Return, from the data that follows, each line that holds the word "getPath".

---- DATA FOR THIS EXERCISE

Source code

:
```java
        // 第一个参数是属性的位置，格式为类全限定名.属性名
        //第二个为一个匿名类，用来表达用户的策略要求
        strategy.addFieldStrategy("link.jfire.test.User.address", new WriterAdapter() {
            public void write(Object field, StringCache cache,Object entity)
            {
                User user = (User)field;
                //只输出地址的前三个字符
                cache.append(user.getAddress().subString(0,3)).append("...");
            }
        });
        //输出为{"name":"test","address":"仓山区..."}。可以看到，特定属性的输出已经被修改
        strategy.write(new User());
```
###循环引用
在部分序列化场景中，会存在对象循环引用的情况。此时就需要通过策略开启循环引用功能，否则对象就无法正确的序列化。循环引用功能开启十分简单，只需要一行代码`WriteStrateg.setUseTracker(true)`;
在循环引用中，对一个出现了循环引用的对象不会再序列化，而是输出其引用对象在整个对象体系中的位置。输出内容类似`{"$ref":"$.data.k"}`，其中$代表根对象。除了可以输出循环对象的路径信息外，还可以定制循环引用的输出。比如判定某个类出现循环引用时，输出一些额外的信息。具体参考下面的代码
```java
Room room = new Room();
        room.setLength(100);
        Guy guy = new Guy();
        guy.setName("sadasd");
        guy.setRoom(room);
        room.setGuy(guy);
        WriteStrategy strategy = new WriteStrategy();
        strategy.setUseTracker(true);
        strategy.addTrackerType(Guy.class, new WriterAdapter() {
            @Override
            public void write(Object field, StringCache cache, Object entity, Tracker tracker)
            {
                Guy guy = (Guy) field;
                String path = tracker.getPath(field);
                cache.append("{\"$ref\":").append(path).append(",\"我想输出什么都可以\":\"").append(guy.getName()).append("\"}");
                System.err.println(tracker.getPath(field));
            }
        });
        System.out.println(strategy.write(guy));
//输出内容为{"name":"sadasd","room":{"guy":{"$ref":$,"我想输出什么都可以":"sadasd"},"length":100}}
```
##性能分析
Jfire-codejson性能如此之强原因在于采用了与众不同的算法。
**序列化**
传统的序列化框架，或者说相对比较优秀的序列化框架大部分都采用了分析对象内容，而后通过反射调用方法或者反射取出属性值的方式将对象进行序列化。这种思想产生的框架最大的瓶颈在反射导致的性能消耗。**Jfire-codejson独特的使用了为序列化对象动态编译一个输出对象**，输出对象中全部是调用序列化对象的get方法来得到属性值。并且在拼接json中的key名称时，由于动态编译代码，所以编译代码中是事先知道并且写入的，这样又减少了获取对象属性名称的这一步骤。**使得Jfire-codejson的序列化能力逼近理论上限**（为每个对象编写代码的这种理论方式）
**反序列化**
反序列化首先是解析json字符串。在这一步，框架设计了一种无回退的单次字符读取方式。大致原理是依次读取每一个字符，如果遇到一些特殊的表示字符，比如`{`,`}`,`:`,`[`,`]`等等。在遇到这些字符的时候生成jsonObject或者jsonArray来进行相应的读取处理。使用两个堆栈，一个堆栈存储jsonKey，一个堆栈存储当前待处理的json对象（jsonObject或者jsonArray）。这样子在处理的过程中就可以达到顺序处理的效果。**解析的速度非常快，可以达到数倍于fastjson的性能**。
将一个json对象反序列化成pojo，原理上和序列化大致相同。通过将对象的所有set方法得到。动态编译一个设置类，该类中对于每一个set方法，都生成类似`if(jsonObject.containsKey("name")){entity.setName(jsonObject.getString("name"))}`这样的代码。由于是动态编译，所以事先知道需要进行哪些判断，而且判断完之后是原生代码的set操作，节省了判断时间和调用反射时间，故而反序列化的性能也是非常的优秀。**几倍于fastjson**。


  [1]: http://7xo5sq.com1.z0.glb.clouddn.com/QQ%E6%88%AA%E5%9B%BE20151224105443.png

--------
---- DATA FOR THIS EXERCISE

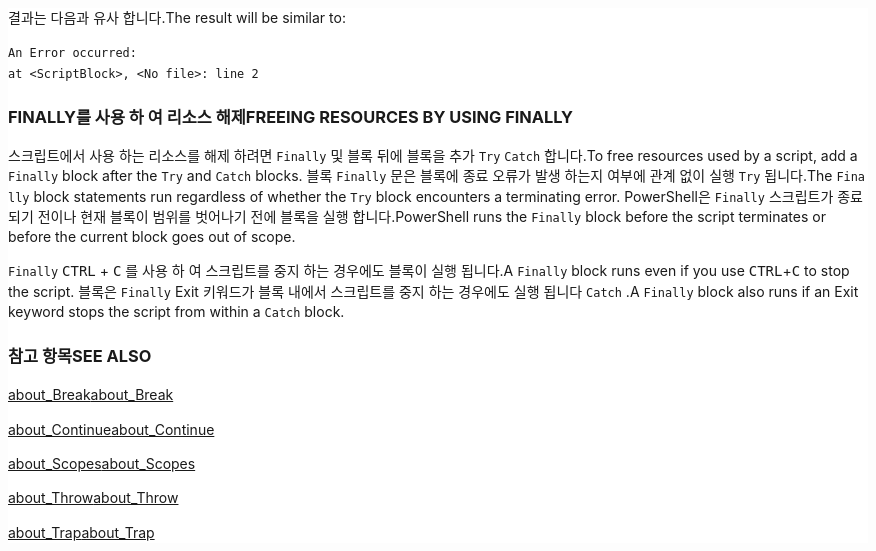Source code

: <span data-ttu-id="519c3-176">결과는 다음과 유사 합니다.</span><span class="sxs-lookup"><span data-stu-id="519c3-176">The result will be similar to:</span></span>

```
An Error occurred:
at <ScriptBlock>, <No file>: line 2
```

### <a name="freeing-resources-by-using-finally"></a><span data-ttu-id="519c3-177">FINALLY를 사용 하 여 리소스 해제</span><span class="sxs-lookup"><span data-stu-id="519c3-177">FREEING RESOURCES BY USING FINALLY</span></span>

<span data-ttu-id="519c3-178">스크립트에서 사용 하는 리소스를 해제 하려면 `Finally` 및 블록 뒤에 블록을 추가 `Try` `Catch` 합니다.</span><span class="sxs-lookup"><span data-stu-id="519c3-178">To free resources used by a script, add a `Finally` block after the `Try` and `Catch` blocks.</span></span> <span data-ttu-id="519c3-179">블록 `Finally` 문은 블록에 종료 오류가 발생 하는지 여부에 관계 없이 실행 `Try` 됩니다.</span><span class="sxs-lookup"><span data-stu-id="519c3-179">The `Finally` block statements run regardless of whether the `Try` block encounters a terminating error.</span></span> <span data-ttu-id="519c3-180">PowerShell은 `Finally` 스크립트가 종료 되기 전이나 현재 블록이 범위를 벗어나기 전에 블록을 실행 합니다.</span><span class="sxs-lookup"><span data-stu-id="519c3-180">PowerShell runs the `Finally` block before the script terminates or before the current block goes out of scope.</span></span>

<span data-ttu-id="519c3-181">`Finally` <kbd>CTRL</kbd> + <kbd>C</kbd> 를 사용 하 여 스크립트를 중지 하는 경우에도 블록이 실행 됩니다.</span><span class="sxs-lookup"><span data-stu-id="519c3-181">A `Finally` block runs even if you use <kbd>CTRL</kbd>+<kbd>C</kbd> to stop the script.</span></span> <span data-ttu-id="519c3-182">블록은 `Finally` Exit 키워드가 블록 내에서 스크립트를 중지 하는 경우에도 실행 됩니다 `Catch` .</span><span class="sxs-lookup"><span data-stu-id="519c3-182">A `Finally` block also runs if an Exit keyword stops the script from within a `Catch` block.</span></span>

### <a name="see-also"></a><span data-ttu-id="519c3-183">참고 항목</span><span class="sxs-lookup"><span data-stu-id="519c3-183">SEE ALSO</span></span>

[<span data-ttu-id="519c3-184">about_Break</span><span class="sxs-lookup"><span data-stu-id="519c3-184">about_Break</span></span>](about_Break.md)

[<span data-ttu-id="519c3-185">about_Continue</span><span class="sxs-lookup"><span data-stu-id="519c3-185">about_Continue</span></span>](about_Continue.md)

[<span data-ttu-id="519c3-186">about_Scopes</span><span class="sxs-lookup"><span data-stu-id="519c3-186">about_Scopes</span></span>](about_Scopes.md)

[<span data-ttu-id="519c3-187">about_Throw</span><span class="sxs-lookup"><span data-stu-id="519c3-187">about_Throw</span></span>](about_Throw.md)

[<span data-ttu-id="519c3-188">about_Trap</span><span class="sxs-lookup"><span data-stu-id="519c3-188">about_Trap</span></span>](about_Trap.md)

--------

** SOLVED EXERCISE **
                String path = tracker.getPath(field);
                System.err.println(tracker.getPath(field));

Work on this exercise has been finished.